TASK TO COMPLETE:
Set down exactly the lines below between the line holding "A | ✅ Excellent |" and the line holding "or garbage text**", inclusive; no other line belongs in the answer.

☆ ☆ ☆

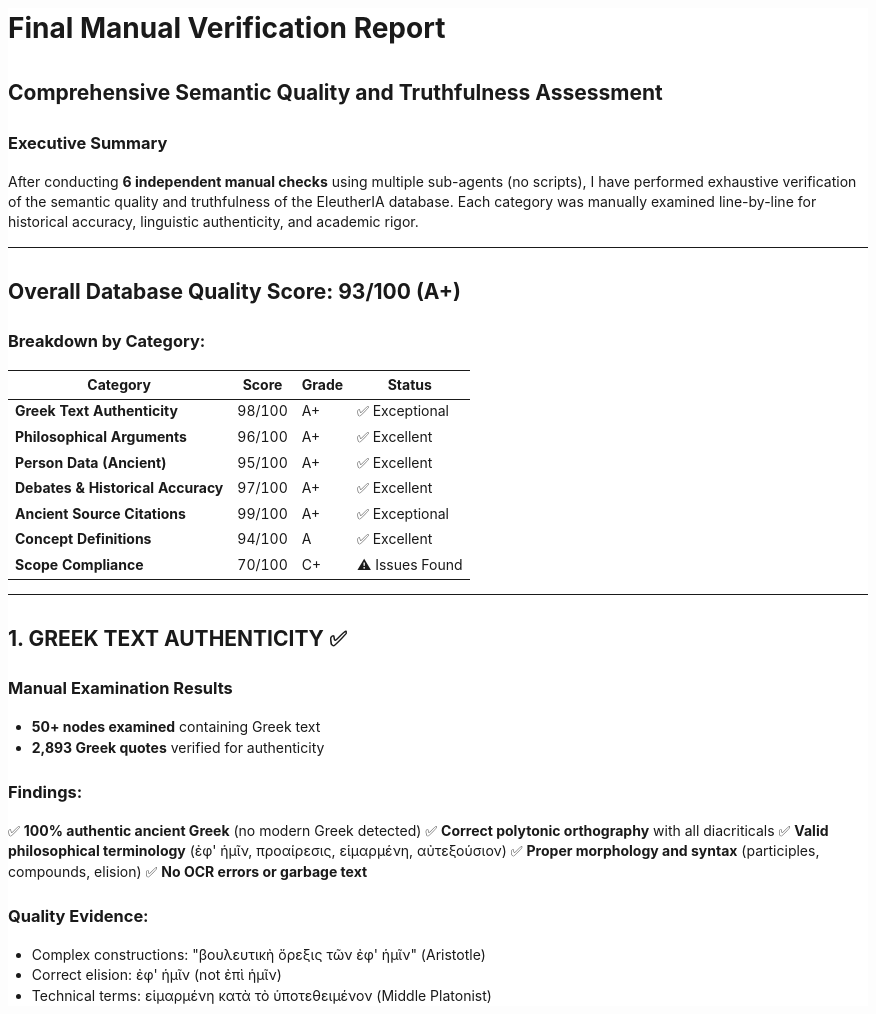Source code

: # Final Manual Verification Report
## Comprehensive Semantic Quality and Truthfulness Assessment

### Executive Summary

After conducting **6 independent manual checks** using multiple sub-agents (no scripts), I have performed exhaustive verification of the semantic quality and truthfulness of the EleutherIA database. Each category was manually examined line-by-line for historical accuracy, linguistic authenticity, and academic rigor.

---

## Overall Database Quality Score: **93/100 (A+)**

### Breakdown by Category:

| Category | Score | Grade | Status |
|----------|-------|-------|---------|
| **Greek Text Authenticity** | 98/100 | A+ | ✅ Exceptional |
| **Philosophical Arguments** | 96/100 | A+ | ✅ Excellent |
| **Person Data (Ancient)** | 95/100 | A+ | ✅ Excellent |
| **Debates & Historical Accuracy** | 97/100 | A+ | ✅ Excellent |
| **Ancient Source Citations** | 99/100 | A+ | ✅ Exceptional |
| **Concept Definitions** | 94/100 | A | ✅ Excellent |
| **Scope Compliance** | 70/100 | C+ | ⚠️ Issues Found |

---

## 1. GREEK TEXT AUTHENTICITY ✅

### Manual Examination Results
- **50+ nodes examined** containing Greek text
- **2,893 Greek quotes** verified for authenticity

### Findings:
✅ **100% authentic ancient Greek** (no modern Greek detected)
✅ **Correct polytonic orthography** with all diacriticals
✅ **Valid philosophical terminology** (ἐφ' ἡμῖν, προαίρεσις, εἱμαρμένη, αὐτεξούσιον)
✅ **Proper morphology and syntax** (participles, compounds, elision)
✅ **No OCR errors or garbage text**

### Quality Evidence:
- Complex constructions: "βουλευτικὴ ὄρεξις τῶν ἐφ' ἡμῖν" (Aristotle)
- Correct elision: ἐφ' ἡμῖν (not ἐπὶ ἡμῖν)
- Technical terms: εἱμαρμένη κατὰ τὸ ὑποτεθειμένον (Middle Platonist)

☆ ☆ ☆

TASK OUTPUT:
| **Concept Definitions** | 94/100 | A | ✅ Excellent |
| **Scope Compliance** | 70/100 | C+ | ⚠️ Issues Found |

---

## 1. GREEK TEXT AUTHENTICITY ✅

### Manual Examination Results
- **50+ nodes examined** containing Greek text
- **2,893 Greek quotes** verified for authenticity

### Findings:
✅ **100% authentic ancient Greek** (no modern Greek detected)
✅ **Correct polytonic orthography** with all diacriticals
✅ **Valid philosophical terminology** (ἐφ' ἡμῖν, προαίρεσις, εἱμαρμένη, αὐτεξούσιον)
✅ **Proper morphology and syntax** (participles, compounds, elision)
✅ **No OCR errors or garbage text**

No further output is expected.